Overall, I had fun learning about resources that will help me become a better student and applicant for medical school, meeting other like-minded individuals, and getting to know my fellow AMSA officers better.
Maipaluku Moua, Co-VP of IT AMSA ARC
A DAY IN THE LIFE OF A PRE-MEDICAL SURGICAL STUDENT INTERN AT SIMP (PART I)
This past summer I had the amazing experience of becoming one of the pre-medical surgical students at the Surgical Internship and Mentorship (SIMP) Program at the UC Davis Health Center. This program is one of the most competitive pre-medical programs in our country and is here in Sacramento, close to our community college. It is open to a wide array of pre-medical students from community colleges, graduate schools to even High School students. People from all over the country apply for a spot.
I started my application for the Summer Cycle 2014, on November 2013, which might seem well in advance, but I had just enough time to gather all the requirements.
I began by talking with my professors about my interest in the program and the possibility of having a letter of recommendation written for my application.
After being accepted into the program, I began preparing for the surgical internship in terms of learning policies, and rules about the UC Davis Medical Center (UCDMC). I made sure I read and re-read the SIMP handbook, since the program is very rigorous and I wanted to be ready and informed for the tasks that lay ahead.
My first two days at SIMP were spent at the “Surgical Academy”, which is an anatomy and physiology bootcamp. We received several lectures from attending surgeons, residents, and medical students. We covered the whole human body in two days. The sort of material taught was engaging, the amount of material was challenging.
The next step was signing up for shifts. Since I was part of the summer cycle we were required to have a minimum of two shifts per week, and one of those shifts had to be during a weekday. My signing up went smoothly and I was ready to follow the teams of vascular surgery, plastic surgery, ear-nose-throat surgery, and surgical oncology, between others.

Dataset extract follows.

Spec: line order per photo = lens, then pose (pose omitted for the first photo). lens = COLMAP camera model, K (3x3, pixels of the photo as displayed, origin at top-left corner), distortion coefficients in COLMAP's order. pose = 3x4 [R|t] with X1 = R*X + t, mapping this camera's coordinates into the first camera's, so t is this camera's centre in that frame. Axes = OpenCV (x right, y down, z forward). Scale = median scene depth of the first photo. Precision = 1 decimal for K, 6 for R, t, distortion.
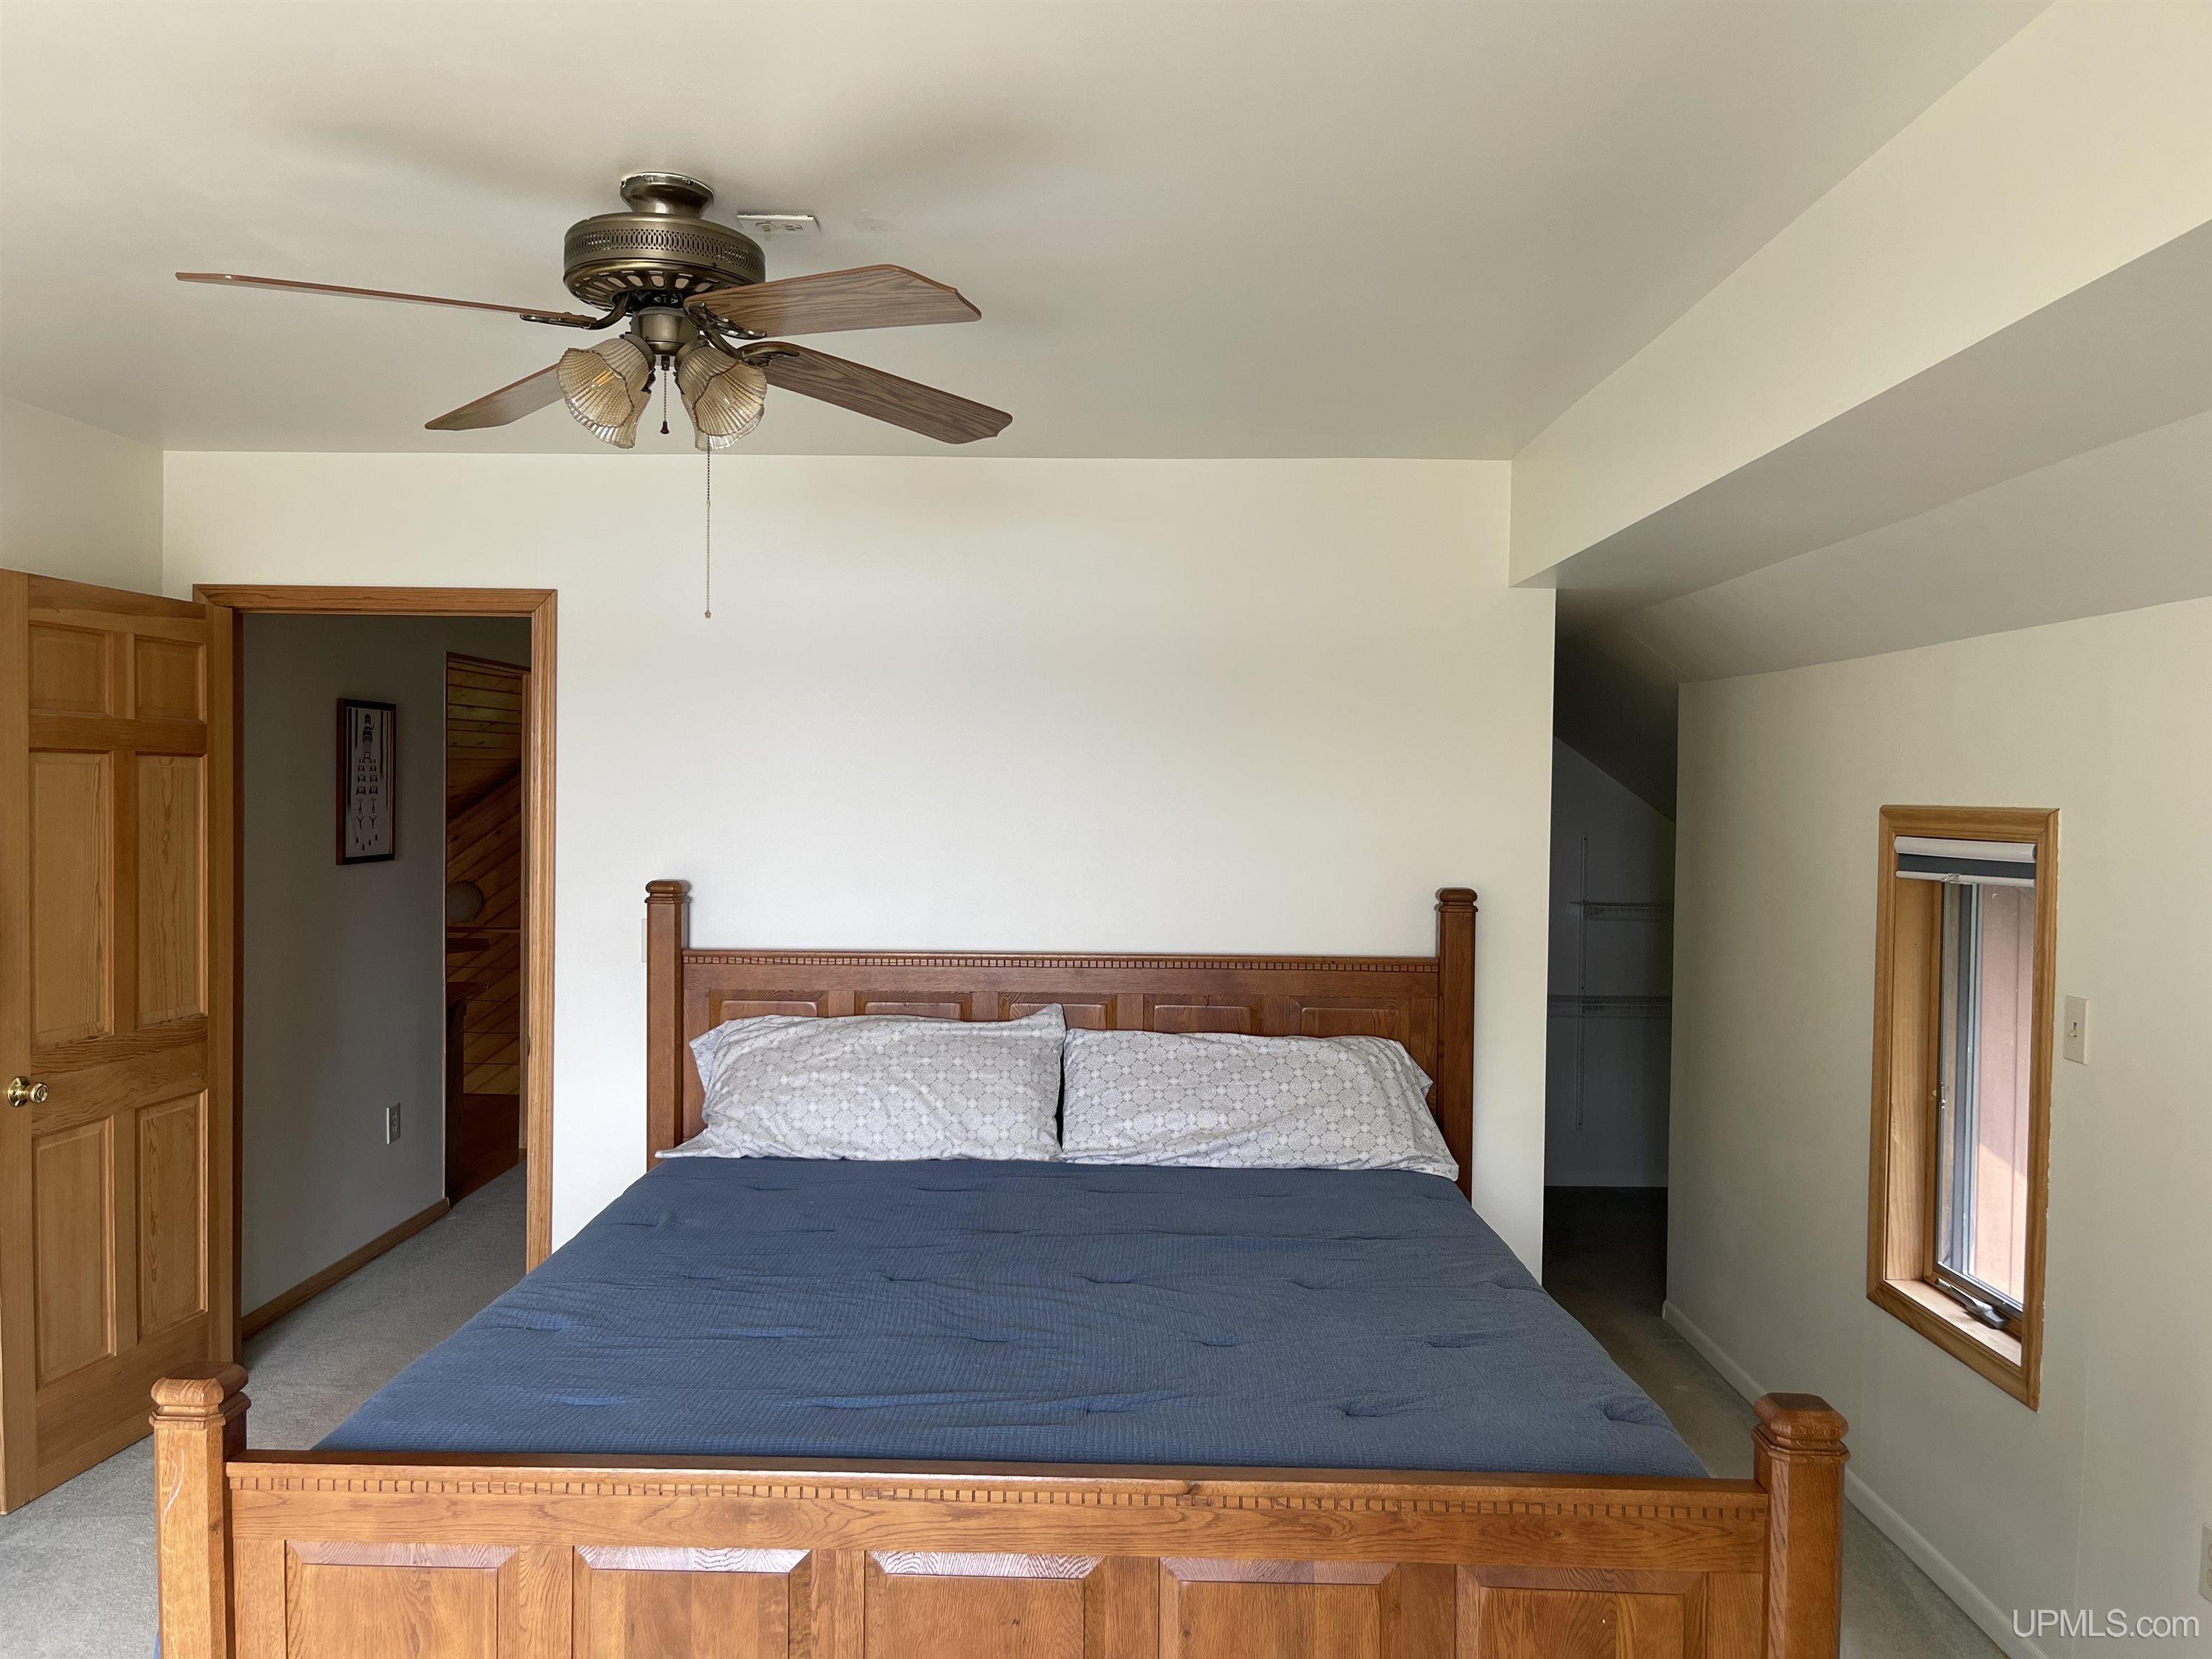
lens RADIAL K [[1697.9, 0, 1106.0], [0, 1697.9, 829.5], [0, 0, 1]] dist [0.123479, -0.184899]
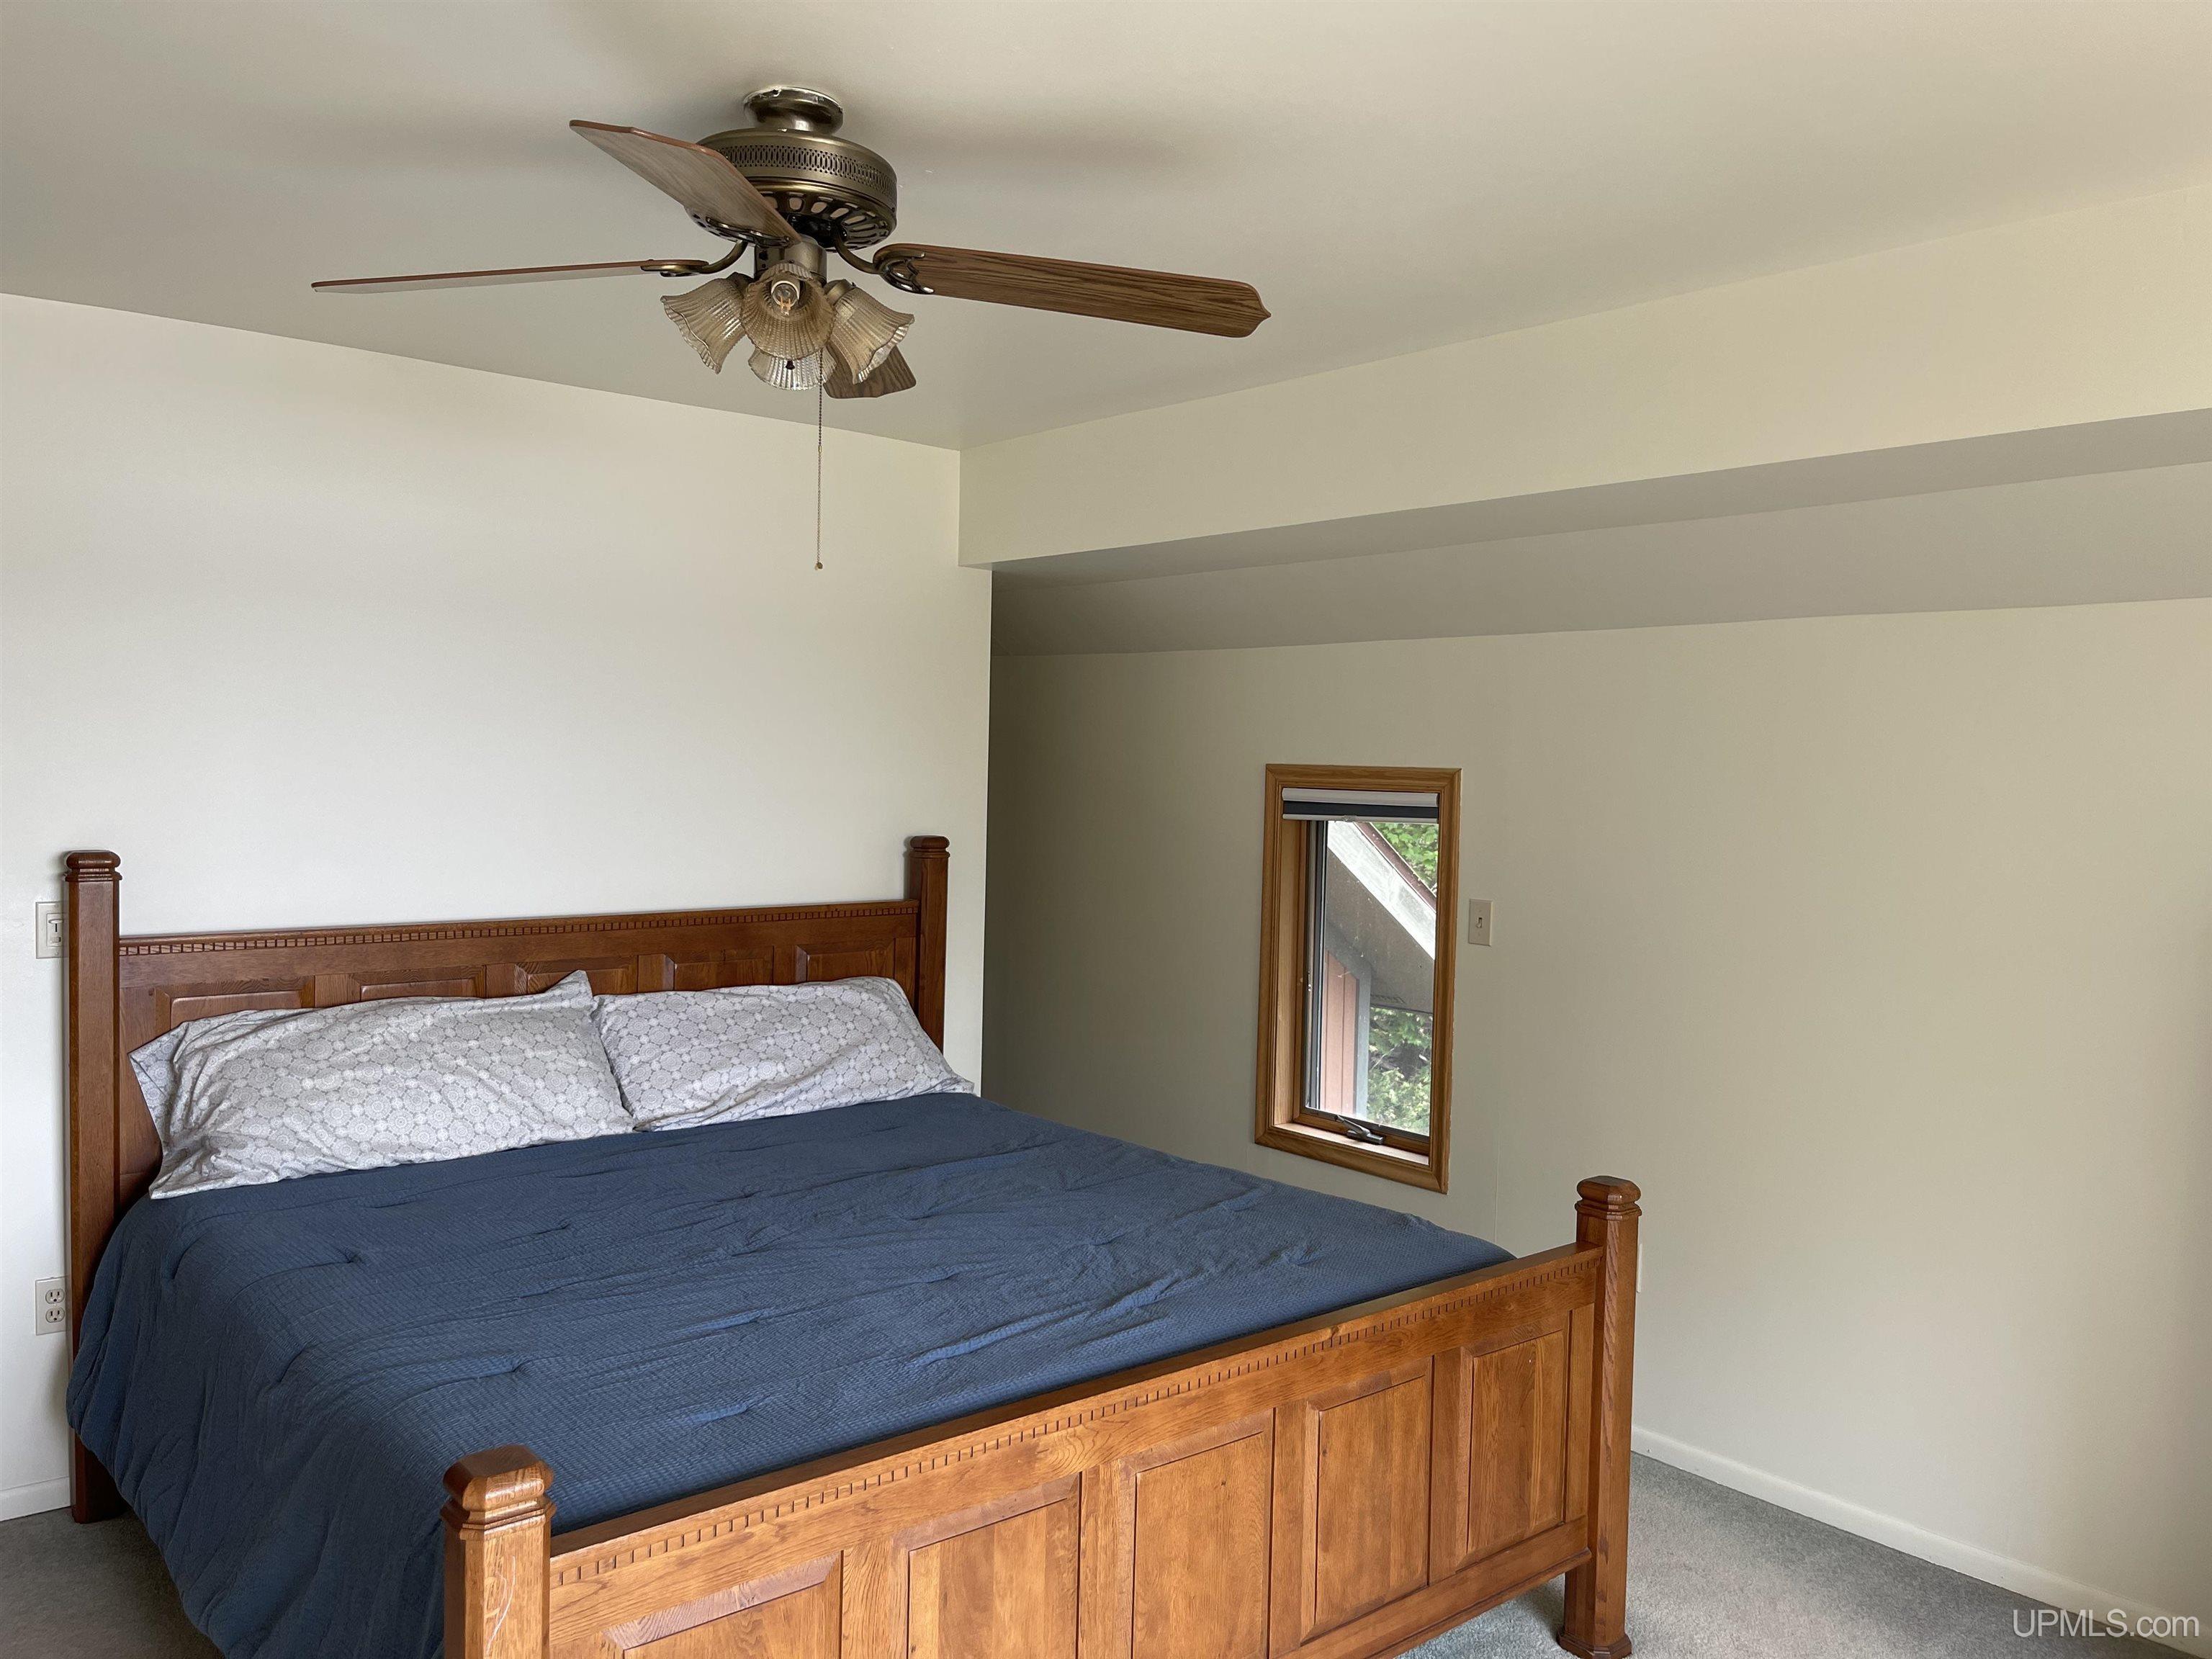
lens RADIAL K [[1683.5, 0, 1106.0], [0, 1683.5, 829.5], [0, 0, 1]] dist [0.050282, -0.070577]
pose [[0.748117, -0.022608, 0.663182, -0.452740], [0.000362, 0.999433, 0.033662, -0.006793], [-0.663567, -0.024943, 0.747701, 0.118795]]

The day before my first shift I paged the residents around 6:00 pm. I waited by the phone for my call back and to my surprise it took no longer than two minutes. The resident instructed me with the floor and the room where “rounds” start and asked me to be there at 5:00 am. I was thrilled and nervous about my first shift, because I did not want to make any mistakes but at the same time I wished to make the most of my shift.
The next day I woke up at 3:10 am. I got ready in 40 minutes and left home at about 4:00 am. As I drove in the early morning, it was dark still, and the streets were empty.
As I arrived to UCDMC I used the little map of the hospital to find the elevators and found the conference room where the team met. All the medical students and residents were busy working on their notes. I was not sure if I was in the right place, but as I introduced myself one of the residents, told me it was Vascular Surgery. I was super excited, I had arrived and I was ready to absorb all the knowledge that these physicians and future physicians in training would share with me.
*Andrea Kulinich now attends University of California at Davis, majoring in Neurobiology, Physiology, and Behavior *
This space was created as a channel to express our opinions, our experiences and share some of the things that have impressed us in our journey as premed students.
We hope you enjoyed reading our articles as much as we enjoy writing them.
Officer Notes Editor
I just want to express a huge thank you to Andrea for having the novel idea to work with me to start such a unique feature of our website! I believe it will certainly set us apart as an organization for a long time to come, and will be a fantastic new tradition for our up-and-coming members and officers.